- A Unesco reconheceu a iniciativa do Piauí de tornar a IA disciplina obrigatória no ensino médio e no 9º ano, implementada em 2024, tornando o estado o único da América a adotar a medida.
- O caso coloca o Piauí ao lado de países como Emirados Árabes Unidos, Arábia Saudita e China na adoção de IA na educação e serve como referência internacional.
- O professor Rogério de Almeida, da USP, afirma que a medida é um marco que exige debates sobre formação de docentes, infraestrutura e políticas públicas; reforça a necessidade de capacitação e reflexão ética.
- Os principais desafios incluem formação de professores sem especialização em IA, acesso à internet, infraestrutura escolar e governança de dados para evitar desigualdades e riscos à privacidade.
- A adoção levanta discussão sobre conteúdos curriculares, ética no uso da IA e o papel da tecnologia como ferramenta assistente, não substituta do professor, com potencial para inspirar políticas em outras redes, desde que avaliados resultados e cuidados pedagógicos.

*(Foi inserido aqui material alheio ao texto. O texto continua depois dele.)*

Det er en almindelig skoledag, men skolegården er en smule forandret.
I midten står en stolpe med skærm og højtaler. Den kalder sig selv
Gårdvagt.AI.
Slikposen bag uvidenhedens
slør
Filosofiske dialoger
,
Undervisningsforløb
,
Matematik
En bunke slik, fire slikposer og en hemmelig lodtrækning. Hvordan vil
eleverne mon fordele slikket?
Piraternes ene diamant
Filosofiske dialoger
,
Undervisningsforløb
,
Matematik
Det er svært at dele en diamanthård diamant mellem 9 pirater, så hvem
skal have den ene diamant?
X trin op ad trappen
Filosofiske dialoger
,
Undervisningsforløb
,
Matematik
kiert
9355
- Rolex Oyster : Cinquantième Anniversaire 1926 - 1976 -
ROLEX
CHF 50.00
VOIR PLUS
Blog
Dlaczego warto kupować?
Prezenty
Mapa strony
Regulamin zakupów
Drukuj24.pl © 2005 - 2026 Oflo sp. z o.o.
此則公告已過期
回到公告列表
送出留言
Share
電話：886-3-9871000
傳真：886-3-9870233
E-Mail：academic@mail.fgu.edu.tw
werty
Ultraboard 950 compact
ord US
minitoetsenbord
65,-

O Piauí tornou-se o primeiro estado brasileiro a tornar a inteligência artificial obrigatória no ensino médio e no 9º ano do ensino fundamental. A medida, implementada em 2024, rendeu reconhecimento internacional e colocou o estado entre iniciativas pioneiras de educação tecnológica.
Segundo o pesquisador Rogério de Almeida, da Faculdade de Educação da USP, o caso piauiense marca um marco na organização curricular. A implantação envolve a formação de docentes, infraestrutura adequada e políticas públicas que enfatizam o uso ético da IA nas escolas.

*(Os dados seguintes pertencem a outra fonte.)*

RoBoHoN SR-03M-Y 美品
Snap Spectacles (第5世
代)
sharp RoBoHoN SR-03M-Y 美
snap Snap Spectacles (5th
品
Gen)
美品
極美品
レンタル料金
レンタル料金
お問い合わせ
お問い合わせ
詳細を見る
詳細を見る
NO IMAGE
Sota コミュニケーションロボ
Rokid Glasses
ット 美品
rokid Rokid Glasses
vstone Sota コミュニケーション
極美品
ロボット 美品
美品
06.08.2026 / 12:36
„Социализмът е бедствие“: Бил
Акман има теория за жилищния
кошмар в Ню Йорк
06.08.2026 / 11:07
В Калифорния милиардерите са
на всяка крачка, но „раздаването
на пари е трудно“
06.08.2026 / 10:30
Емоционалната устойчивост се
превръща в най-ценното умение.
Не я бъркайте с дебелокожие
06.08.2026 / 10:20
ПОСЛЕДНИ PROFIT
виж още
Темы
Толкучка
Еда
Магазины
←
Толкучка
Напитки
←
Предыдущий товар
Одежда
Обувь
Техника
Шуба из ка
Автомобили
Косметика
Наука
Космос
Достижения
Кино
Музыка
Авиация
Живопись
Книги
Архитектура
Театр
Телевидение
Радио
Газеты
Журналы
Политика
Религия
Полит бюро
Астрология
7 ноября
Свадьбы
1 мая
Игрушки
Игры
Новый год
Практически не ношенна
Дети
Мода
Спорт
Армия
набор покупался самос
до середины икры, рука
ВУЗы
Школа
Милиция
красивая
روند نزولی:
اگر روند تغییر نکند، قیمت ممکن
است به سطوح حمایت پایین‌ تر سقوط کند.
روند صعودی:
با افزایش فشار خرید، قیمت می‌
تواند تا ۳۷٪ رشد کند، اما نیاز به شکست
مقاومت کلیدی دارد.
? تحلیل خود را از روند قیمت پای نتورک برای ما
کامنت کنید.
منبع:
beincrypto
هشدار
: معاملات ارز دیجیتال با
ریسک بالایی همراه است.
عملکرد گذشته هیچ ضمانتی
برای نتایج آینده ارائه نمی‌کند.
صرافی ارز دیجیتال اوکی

Desafios para colocar a proposta em prática
A principal dificuldade apontada é a formação dos professores. Hoje, muitos profissionais não possuem especialização em IA; eles chegam a partir de outras áreas e passam por programas de formação continuada. Além disso, é essencial ampliar o acesso à internet, melhorar a infraestrutura e estabelecer governança de dados.

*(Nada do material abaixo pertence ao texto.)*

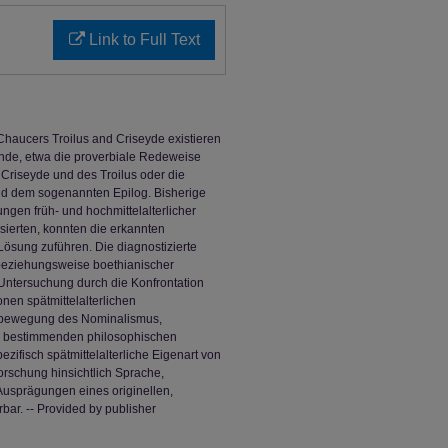
Link to Full Text
haucers Troilus and Criseyde existieren
ände, etwa die proverbiale Redeweise
Criseyde und des Troilus oder die
 dem sogenannten Epilog. Bisherige
ngen früh- und hochmittelalterlicher
sierten, konnten die erkannten
Lösung zuführen. Die diagnostizierte
 beziehungsweise boethianischer
Untersuchung durch die Konfrontation
onen spätmittelalterlichen
nkbewegung des Nominalismus,
s bestimmenden philosophischen
ezifisch spätmittelalterliche Eigenart von
rschung hinsichtlich Sprache,
Ausprägungen eines originellen,
bar. -- Provided by publisher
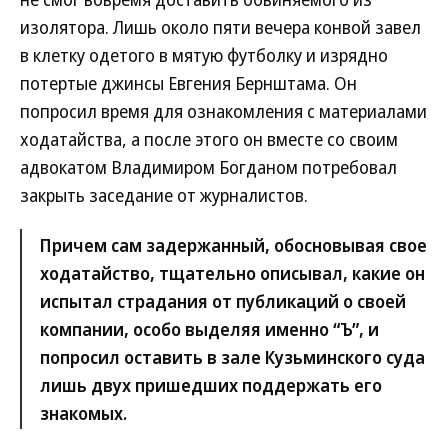
изолятора. Лишь около пяти вечера конвой завел
в клетку одетого в мятую футболку и изрядно
потертые джинсы Евгения Бернштама. Он
попросил время для ознакомления с материалами
ходатайства, а после этого он вместе со своим
адвокатом Владимиром Богданом потребовал
закрыть заседание от журналистов.
Причем сам задержанный, обосновывая свое
ходатайство, тщательно описывал, какие он
испытал страдания от публикаций о своей
компании, особо выделяя именно “Ъ”, и
попросил оставить в зале Кузьминского суда
лишь двух пришедших поддержать его
знакомых.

O pesquisador também ressalta a dependência de plataformas digitais oferecidas por grandes empresas de tecnologia. A gestão de dados sensíveis e a privacidade dos alunos demandam avaliação criteriosa para evitar riscos e assegurar uma utilização ética da IA no ambiente escolar.
Implicações curriculares e éticas
A incorporação da IA levanta questões sobre conteúdos que ficam de fora do currículo. A prioridade de determinados temas pode impactar áreas como história e cultura afro-brasileira e indígena, que, embora transversais, não aparecem como obrigatórias na nova estrutura.
Ele enfatiza que a IA deve funcionar como ferramenta de apoio ao professor, não como substituta da atividade pedagógica. O objetivo é desenvolver pensamento crítico e compreensão dos riscos e potenciais da tecnologia, mantendo o trabalho humano central no processo educativo.
Possíveis impactos e perspectivas
Para Almeida, o caso do Piauí pode servir de laboratório para redes de ensino em outras regiões e países, desde que haja avaliação de resultados, ética e cuidado pedagógico. A adoção da IA ainda é recente no cenário educacional, com impactos que precisam ser monitorados ao longo do tempo.
A ideia central é que a IA fortaleça o aprendizado, sem precarizar o trabalho docente. O Piauí, reconhecido pela UNESCO, sinaliza um caminho de integração entre educação, tecnologia e responsabilidade social no Brasil.